In principle, festivals benefit from being tied to markets by building some industry presence and momentum around world premiere screenings and reviews — as is the case with Cannes Film Festival and its Marché du Film. But in the case of Canneseries, the festival doesn’t necessarily need a market as most shows premiering have already been financed and pre-sold around the world or ordered by streamers. And Mipcom, unlike the Marché du Film, uses screening venues for keynotes and panels, as well as premieres.

Canneseries is also preparing to ramp up its industry sidebar in 2025, Louvet said, pointing to the success of the Cannes Connections program which just held its fifth edition and brought together up-and-coming screenwriters and established producers. The executive said Cannes Connections will expand but remain a boutique event focusing on networking rather than a sales market.

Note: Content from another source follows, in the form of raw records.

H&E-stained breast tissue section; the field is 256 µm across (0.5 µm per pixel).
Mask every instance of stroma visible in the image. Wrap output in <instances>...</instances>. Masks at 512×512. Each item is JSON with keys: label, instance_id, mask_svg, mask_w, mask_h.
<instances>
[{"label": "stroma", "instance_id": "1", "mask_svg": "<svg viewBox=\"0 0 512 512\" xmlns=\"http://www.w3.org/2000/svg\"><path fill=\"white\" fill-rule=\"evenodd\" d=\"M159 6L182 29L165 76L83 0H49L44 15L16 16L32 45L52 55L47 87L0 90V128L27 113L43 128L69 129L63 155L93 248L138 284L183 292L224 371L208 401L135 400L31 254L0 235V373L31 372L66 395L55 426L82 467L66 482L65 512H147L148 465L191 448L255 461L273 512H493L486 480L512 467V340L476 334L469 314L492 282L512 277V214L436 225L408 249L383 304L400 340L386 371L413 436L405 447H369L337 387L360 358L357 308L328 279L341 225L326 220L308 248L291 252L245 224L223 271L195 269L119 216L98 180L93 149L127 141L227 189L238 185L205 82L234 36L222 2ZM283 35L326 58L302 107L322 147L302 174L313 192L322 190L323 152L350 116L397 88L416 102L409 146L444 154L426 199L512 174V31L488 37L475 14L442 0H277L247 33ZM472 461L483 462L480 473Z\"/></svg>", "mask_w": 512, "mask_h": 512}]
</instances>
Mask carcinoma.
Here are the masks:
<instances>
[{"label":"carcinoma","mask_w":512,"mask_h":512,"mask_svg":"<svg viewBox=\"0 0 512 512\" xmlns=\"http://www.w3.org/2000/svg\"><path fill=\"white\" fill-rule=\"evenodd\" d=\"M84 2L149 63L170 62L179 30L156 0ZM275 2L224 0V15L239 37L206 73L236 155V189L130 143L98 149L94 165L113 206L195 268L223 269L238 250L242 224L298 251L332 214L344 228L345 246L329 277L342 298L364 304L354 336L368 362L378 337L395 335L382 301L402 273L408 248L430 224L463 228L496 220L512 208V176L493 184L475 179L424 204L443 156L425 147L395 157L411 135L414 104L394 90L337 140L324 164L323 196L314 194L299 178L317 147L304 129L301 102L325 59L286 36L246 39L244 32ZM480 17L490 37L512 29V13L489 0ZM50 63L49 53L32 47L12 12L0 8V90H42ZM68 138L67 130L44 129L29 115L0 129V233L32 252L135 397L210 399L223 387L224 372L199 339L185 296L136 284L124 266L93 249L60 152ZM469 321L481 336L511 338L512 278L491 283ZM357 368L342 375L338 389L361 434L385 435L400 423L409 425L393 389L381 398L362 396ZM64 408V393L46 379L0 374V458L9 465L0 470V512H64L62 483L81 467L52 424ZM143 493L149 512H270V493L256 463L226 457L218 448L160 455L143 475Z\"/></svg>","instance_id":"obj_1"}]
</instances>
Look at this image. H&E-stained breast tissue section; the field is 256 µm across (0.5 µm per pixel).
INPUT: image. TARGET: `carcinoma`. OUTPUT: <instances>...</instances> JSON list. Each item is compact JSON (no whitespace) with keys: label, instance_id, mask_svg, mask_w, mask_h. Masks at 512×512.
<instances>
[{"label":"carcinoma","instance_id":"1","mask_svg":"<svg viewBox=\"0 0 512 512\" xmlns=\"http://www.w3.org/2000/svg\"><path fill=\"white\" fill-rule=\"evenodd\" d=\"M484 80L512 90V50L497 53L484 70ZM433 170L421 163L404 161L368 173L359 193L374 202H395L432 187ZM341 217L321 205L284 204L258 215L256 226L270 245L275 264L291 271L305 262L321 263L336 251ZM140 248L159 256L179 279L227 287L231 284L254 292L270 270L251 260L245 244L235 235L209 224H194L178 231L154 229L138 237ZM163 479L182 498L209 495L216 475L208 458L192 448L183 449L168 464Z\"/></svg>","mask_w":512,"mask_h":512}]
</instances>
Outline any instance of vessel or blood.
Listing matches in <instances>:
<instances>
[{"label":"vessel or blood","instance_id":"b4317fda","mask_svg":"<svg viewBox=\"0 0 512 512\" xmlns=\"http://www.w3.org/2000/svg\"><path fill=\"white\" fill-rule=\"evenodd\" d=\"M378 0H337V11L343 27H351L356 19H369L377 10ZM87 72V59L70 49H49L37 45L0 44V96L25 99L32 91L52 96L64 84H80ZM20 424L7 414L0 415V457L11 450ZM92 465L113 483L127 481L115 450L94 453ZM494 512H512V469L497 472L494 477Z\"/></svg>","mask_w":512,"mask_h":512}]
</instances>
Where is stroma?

Since its launch, Canneseries has been pitted against a rival festival, Series Mania, which also takes place in the spring in Northern France and has a budget twice as big (approximately €8.5 million). But Louvet argues there’s room for both festivals to co-exist and thrive.

“There are so many different film festivals so there’s no reason why we can’t have two, or even three TV festivals,” he says. “We have a different positioning, we’re open to the public, we have a selection that’s more international and a larger emphasis on glamor because we’re in Cannes.”

MipLondon, meanwhile, will kick off its inaugural edition alongside Content London on Feb. 24-27 with a pre-opening on the 23. Mipcom will take place this fall in Cannes on Oct. 21-24.